Этот эпизод содержит предание о деве, жившей в стране Цу. К ней сватались двое юношей: один — родом тоже из страны Цу, другой — из дальней провинции Идзуми. Они были равны и красотой, и знатностью, и силой любви к девушке, даже подарки присылали ей одинаковые. И она никак не могла сделать выбор. Тогда отец ее предложил юношам пустить стрелы в речную птицу. Кто попадет в птицу, тот и станет избранником девушки. Однако попали оба, и нельзя было рассудить, кто же победил. Тогда девушка сложила печальную танка и бросилась в реку. Оба юноши кинулись спасать ее, и все трое утонули. Явились и родители обоих юношей, и тот, что из страны Цу, воспротивился тому, чтобы юноша из чужой провинции был похоронен рядом с девушкой и его собственным сыном, ведь прах чужеземца оскверняет землю. Тогда родитель юноши из Идзуми привез землю из родной провинции. Далее следует: «И вот, говорят, могила девушки стоит в середине, а слева и справа — могилы юношей. В старину все это было, изобразили все это на картине, и ныне покойной императрице поднесли. И все придворные на эту тему слагали стихи будто бы от их имени».
Итак, придворные императрицы Ацуко, супруги императора Уда, складывали стихи и от имени девушки, и от имени юношей, и это также приводится в эпизоде. Помещены десять танка, последняя из которых — «за другого юношу» (мата хитори-но отоко-ни каваритэ). Затем следует:
«И вот вокруг могилы одного из юношей построили ограду из благородного бамбука, положили с ним вместе охотничье платье — каригину, хакама, шапку эбоси, пояс, а также лук, колчан и меч и похоронили. А у другого родители, видно, беспечные были и ничего такого не сделали. Имя же этой могиле — „могила девы“ — так ее назвали.

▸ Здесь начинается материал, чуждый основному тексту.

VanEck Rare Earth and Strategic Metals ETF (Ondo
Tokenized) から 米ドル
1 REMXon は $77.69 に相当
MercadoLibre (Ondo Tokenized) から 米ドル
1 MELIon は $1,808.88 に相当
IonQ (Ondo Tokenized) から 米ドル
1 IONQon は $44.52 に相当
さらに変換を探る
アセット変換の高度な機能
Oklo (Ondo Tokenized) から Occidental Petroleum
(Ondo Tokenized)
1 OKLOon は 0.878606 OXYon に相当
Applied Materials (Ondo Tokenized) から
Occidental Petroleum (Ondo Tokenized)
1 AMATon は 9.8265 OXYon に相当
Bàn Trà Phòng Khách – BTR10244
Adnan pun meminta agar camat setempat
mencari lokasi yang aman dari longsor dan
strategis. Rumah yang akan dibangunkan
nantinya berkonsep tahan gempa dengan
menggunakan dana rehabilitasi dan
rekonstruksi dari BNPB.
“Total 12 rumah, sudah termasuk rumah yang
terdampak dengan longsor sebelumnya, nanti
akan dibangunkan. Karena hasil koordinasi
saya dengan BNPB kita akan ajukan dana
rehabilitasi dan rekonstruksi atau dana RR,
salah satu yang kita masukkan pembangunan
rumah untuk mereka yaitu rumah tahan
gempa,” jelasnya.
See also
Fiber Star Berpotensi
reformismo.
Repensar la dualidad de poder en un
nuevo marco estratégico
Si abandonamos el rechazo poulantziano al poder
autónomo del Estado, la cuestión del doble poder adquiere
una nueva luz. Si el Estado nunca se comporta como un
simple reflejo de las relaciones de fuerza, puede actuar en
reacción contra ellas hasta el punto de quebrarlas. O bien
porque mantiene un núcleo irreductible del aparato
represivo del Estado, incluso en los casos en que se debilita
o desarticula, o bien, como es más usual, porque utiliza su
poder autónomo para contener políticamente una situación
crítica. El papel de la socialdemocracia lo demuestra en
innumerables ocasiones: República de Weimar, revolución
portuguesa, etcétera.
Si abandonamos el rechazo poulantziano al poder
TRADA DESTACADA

Один путник заночевал как-то у этой могилы и услышал голоса, будто кто-то ссорится».
Далее рассказывается о том, как страннику явился окровавленный призрак одного из юношей и попросил одолжить ему меч. Взяв меч, он удалился, и путник услышал шум страшной ссоры. Затем призрак вернулся, возвратил меч и рассказал путнику всю историю, прибавив, что теперь ему удалось одолеть ненавистного врага. С рассветом призрак исчез. Путник «осмотрелся утром, а у подножия холма кровь течет. И на мече тоже кровь. Очень странная эта история, но записана она так, как ее рассказывают».

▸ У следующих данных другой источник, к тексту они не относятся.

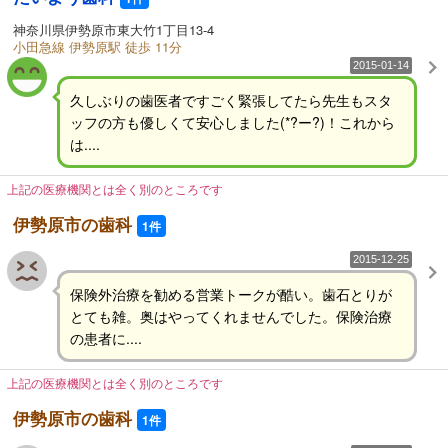
神奈川県伊勢原市東大竹1丁目13-4
小田急線 伊勢原駅 徒歩 11分
2015-01-14
久しぶりの歯医者ですごく緊張してたら先生もスタ
ッフの方も優しくて安心しました(*?ー?)！これから
は....
上記の医療機関とは全く別のところです
伊勢原市の歯科
1件
2015-12-25
保険外治療を勧める営業トークが酷い。歯石とりが
とても雑。奥はやってくれませんでした。保険治療
の患者に....
上記の医療機関とは全く別のところです
伊勢原市の歯科
1件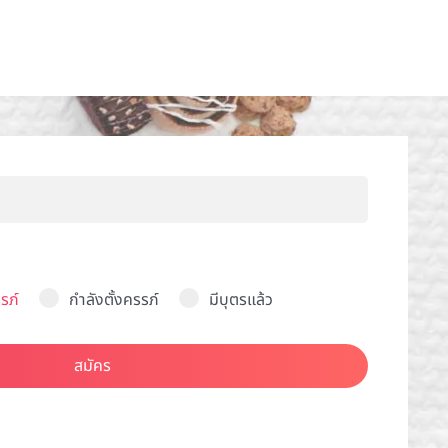
รภ์
กำลังตั้งครรภ์
มีบุตรแล้ว
สมัคร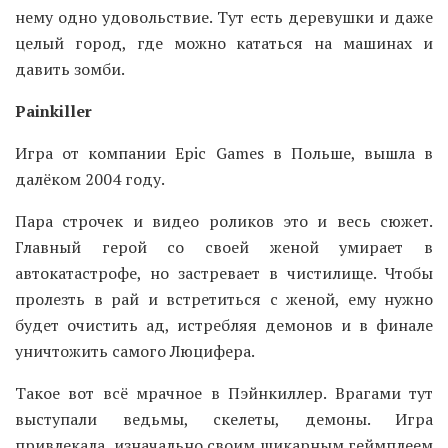
нему одно удовольствие. Тут есть деревушки и даже
целый город, где можно кататься на машинах и
давить зомби.
Painkiller
Игра от компании Epic Games в Польше, вышла в
далёком 2004 году.
Пара строчек и видео роликов это и весь сюжет.
Главный герой со своей женой умирает в
автокатастрофе, но застревает в чистилище. Чтобы
пролезть в рай и встретиться с женой, ему нужно
будет очистить ад, истребляя демонов и в финале
уничтожить самого Люцифера.
Такое вот всё мрачное в Пэйнкиллер. Врагами тут
выступали ведьмы, скелеты, демоны. Игра
привлекала, изначально своим шикарным геймплеем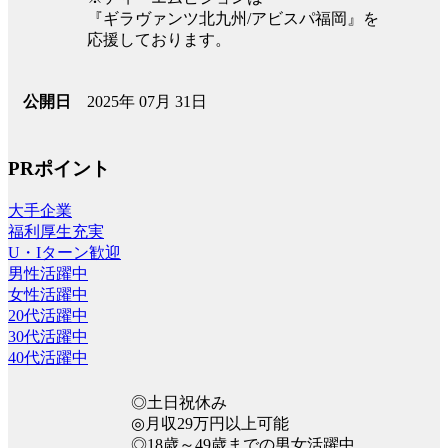
『ギラヴァンツ北九州/アビスパ福岡』を
応援しております。
2025年 07月 31日
公開日
PRポイント
大手企業
福利厚生充実
U・Iターン歓迎
男性活躍中
女性活躍中
20代活躍中
30代活躍中
40代活躍中
◎土日祝休み
◎月収29万円以上可能
◎18歳～49歳までの男女活躍中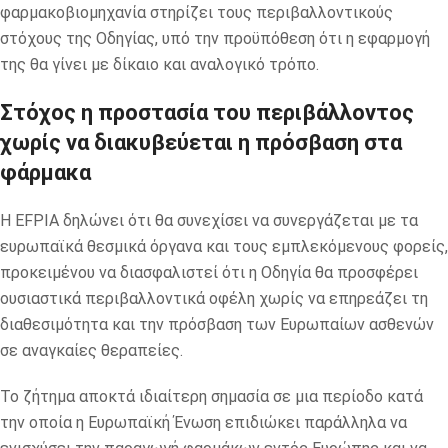
φαρμακοβιομηχανία στηρίζει τους περιβαλλοντικούς
στόχους της Οδηγίας, υπό την προϋπόθεση ότι η εφαρμογή
της θα γίνει με δίκαιο και αναλογικό τρόπο.
Στόχος η προστασία του περιβάλλοντος
χωρίς να διακυβεύεται η πρόσβαση στα
φάρμακα
Η EFPIA δηλώνει ότι θα συνεχίσει να συνεργάζεται με τα
ευρωπαϊκά θεσμικά όργανα και τους εμπλεκόμενους φορείς,
προκειμένου να διασφαλιστεί ότι η Οδηγία θα προσφέρει
ουσιαστικά περιβαλλοντικά οφέλη χωρίς να επηρεάζει τη
διαθεσιμότητα και την πρόσβαση των Ευρωπαίων ασθενών
σε αναγκαίες θεραπείες.
Το ζήτημα αποκτά ιδιαίτερη σημασία σε μια περίοδο κατά
την οποία η Ευρωπαϊκή Ένωση επιδιώκει παράλληλα να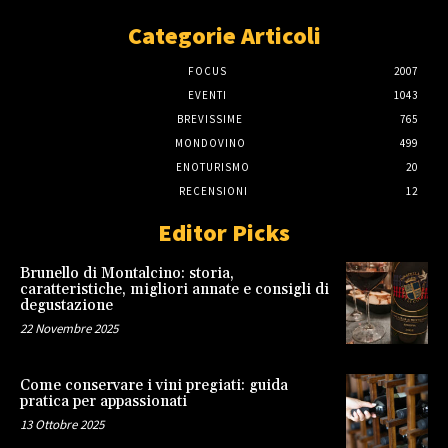
Categorie Articoli
FOCUS
2007
EVENTI
1043
BREVISSIME
765
MONDOVINO
499
ENOTURISMO
20
RECENSIONI
12
Editor Picks
Brunello di Montalcino: storia,
caratteristiche, migliori annate e consigli di
degustazione
22 Novembre 2025
Come conservare i vini pregiati: guida
pratica per appassionati
13 Ottobre 2025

Таково содержание 147-го эпизода.
Этот эпизод, несомненно, распадается на несколько отдельных повествований: I — так называемая «легенда о реке Ику-та» (река, где утонули девушка и двое юношей), т. е. повествование о соперничестве юношей и их гибели; II — рассказ о том, как они были похоронены и при каких обстоятельствах происходило погребение; III — повествование о том, что все эти события были изображены на ширмах и что придворные императрицы Ацуко слагали стихи на эту тему, т. е. перенесение действия во времена почти современные автору; IV — рассказ о том, что было положено в могилу одного из юношей, а также о названии их могилы; V — новелла о страннике, одолжившем меч призраку.
Бросается в глаза очевидная разнородность этих повествований. I и II — старинное народное предание, III — типичная картина времяпрепровождения придворной знати X в. с приведением современных пятистиший, сложенных на заданную тему, V — история о привидениях, подобная тем, что будут очень популярны в более позднее время.
Однако помимо жанровых отличий эти повествования разнятся еще и с точки зрения степени участия их в общем, едином сюжете эпизода. III группа, состоящая, собственно, из десяти танка, не играет никакой роли в движении сюжета. На первый взгляд она может показаться позднейшей вставкой, написанной не одновременно с остальным текстом и, возможно, не автором Ямато-моногатари.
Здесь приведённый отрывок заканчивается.